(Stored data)
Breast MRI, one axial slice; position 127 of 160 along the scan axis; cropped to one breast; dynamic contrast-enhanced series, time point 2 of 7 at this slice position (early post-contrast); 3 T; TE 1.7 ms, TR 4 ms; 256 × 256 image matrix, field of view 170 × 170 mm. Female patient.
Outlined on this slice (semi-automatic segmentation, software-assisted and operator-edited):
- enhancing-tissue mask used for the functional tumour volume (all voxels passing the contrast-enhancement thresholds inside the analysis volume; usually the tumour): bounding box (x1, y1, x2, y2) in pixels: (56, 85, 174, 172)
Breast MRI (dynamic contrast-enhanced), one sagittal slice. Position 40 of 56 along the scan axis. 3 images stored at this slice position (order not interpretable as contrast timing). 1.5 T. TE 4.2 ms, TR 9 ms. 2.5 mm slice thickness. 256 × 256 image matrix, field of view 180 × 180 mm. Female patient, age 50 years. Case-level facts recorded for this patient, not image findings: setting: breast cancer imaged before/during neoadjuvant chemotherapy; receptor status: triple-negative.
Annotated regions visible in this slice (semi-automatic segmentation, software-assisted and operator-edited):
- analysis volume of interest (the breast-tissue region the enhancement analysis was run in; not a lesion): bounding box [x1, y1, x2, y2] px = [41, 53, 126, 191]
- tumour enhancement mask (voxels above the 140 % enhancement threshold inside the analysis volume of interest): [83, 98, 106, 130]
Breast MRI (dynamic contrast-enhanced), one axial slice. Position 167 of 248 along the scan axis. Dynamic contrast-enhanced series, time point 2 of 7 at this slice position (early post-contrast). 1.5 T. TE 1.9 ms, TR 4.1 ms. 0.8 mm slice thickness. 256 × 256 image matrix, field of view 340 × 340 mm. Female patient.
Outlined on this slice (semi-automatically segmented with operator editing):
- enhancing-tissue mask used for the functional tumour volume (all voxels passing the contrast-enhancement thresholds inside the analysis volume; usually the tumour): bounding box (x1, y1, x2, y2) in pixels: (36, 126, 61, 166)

How to complete this task - Each entry above should be repeated exactly, with no line left out.

Result for this task -
Breast MRI, one axial slice; position 127 of 160 along the scan axis; cropped to one breast; dynamic contrast-enhanced series, time point 2 of 7 at this slice position (early post-contrast); 3 T; TE 1.7 ms, TR 4 ms; 256 × 256 image matrix, field of view 170 × 170 mm. Female patient.
Outlined on this slice (semi-automatic segmentation, software-assisted and operator-edited):
- enhancing-tissue mask used for the functional tumour volume (all voxels passing the contrast-enhancement thresholds inside the analysis volume; usually the tumour): bounding box (x1, y1, x2, y2) in pixels: (56, 85, 174, 172)
Breast MRI (dynamic contrast-enhanced), one sagittal slice. Position 40 of 56 along the scan axis. 3 images stored at this slice position (order not interpretable as contrast timing). 1.5 T. TE 4.2 ms, TR 9 ms. 2.5 mm slice thickness. 256 × 256 image matrix, field of view 180 × 180 mm. Female patient, age 50 years. Case-level facts recorded for this patient, not image findings: setting: breast cancer imaged before/during neoadjuvant chemotherapy; receptor status: triple-negative.
Annotated regions visible in this slice (semi-automatic segmentation, software-assisted and operator-edited):
- analysis volume of interest (the breast-tissue region the enhancement analysis was run in; not a lesion): bounding box [x1, y1, x2, y2] px = [41, 53, 126, 191]
- tumour enhancement mask (voxels above the 140 % enhancement threshold inside the analysis volume of interest): [83, 98, 106, 130]
Breast MRI (dynamic contrast-enhanced), one axial slice. Position 167 of 248 along the scan axis. Dynamic contrast-enhanced series, time point 2 of 7 at this slice position (early post-contrast). 1.5 T. TE 1.9 ms, TR 4.1 ms. 0.8 mm slice thickness. 256 × 256 image matrix, field of view 340 × 340 mm. Female patient.
Outlined on this slice (semi-automatically segmented with operator editing):
- enhancing-tissue mask used for the functional tumour volume (all voxels passing the contrast-enhancement thresholds inside the analysis volume; usually the tumour): bounding box (x1, y1, x2, y2) in pixels: (36, 126, 61, 166)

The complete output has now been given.